Except that the upgrades required to integrate the new server left our oldest mailbox storage server out in the cold. Its older software was unable to communicate properly with all the new stuff, and so IMAP mailboxes, including webmail, were unavailable. Thousands of mailbox owners were denied access to their mailboxes unless they added some special settings or used an alternate webmail address we set up.
Our first plan was to move all the mailboxes on the older server to the brand new one. In theory, this could be done transparently and without interruption. But after exhaustive research on the plan, we concluded it just wouldn't work. An upgrade with data-in-place was the only way forward.
Meanwhile, since we're preparing for an office move (more on this in a future post), we are in the process of organizing and relocating various equipment. Late one night, we moved a backup server without changing its power settings. The resulting voltage mismatch caused a power fluctuation which resulted in several servers rebooting – including the brand new mail storage server. So, the thousands of mailboxes we'd just moved off the problem server were unavailable again while we ran the required filesystem repairs. This coincidence was just plain bad luck.
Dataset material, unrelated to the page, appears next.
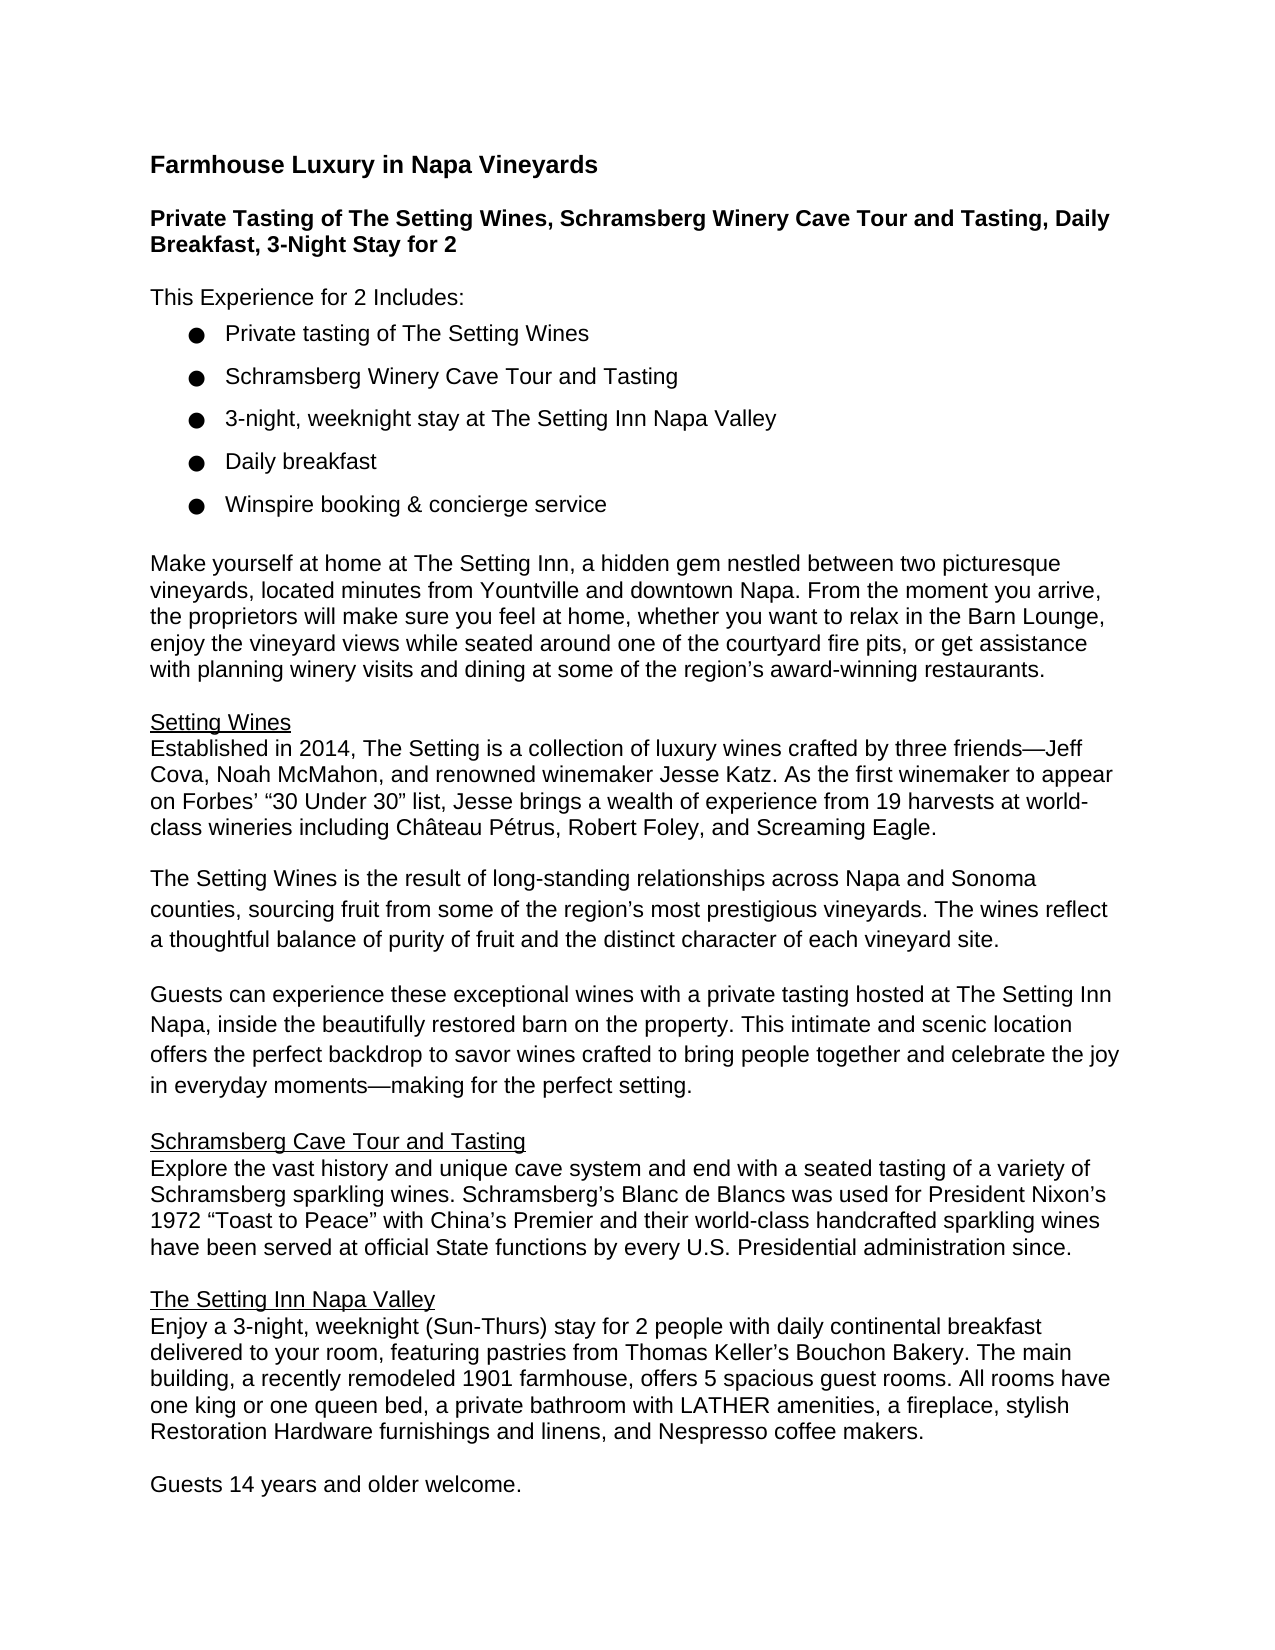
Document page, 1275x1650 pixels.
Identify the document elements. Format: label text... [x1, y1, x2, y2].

Near the end of last week, we scheduled and completed the final upgrade required to get the older storage server up to speed with the rest. The mail system has been functioning fine every since.
On the server-side, we haven't yet found any “silver bullets” to truly prevent this from happening again. There are no good ways for us to provide meaningful additional redundancy which would somehow host mailboxes in more than one place at once, and we still don't know exactly what caused the initial problem.
What we can do is communicate better about issues like this.
- When we're having server problems, our status page needs to be front and center. Our support team received hundreds of calls during the various problems, and many people simply didn't know the status page existed. We're working on ways to remedy that.
- The status page needs to more clearly explain the scope of the issues and their resolution. Despite thousands of mailboxes being non-functional for hours, the page claimed that POP3 service was “100% OK” throughout. This is because the statistics are automatically generated based on a simple check of initial email connectivity – not whether any mailboxes are actually functioning. So, we need to explain this better, and/or implement more comprehensive checks.
As much as I'd like to, we can't prevent servers from breaking. But when problems do occur, we can and will do a better job of communicating what happened, who's affected, and what we're doing about it. And as always, we're happy to hear your feedback.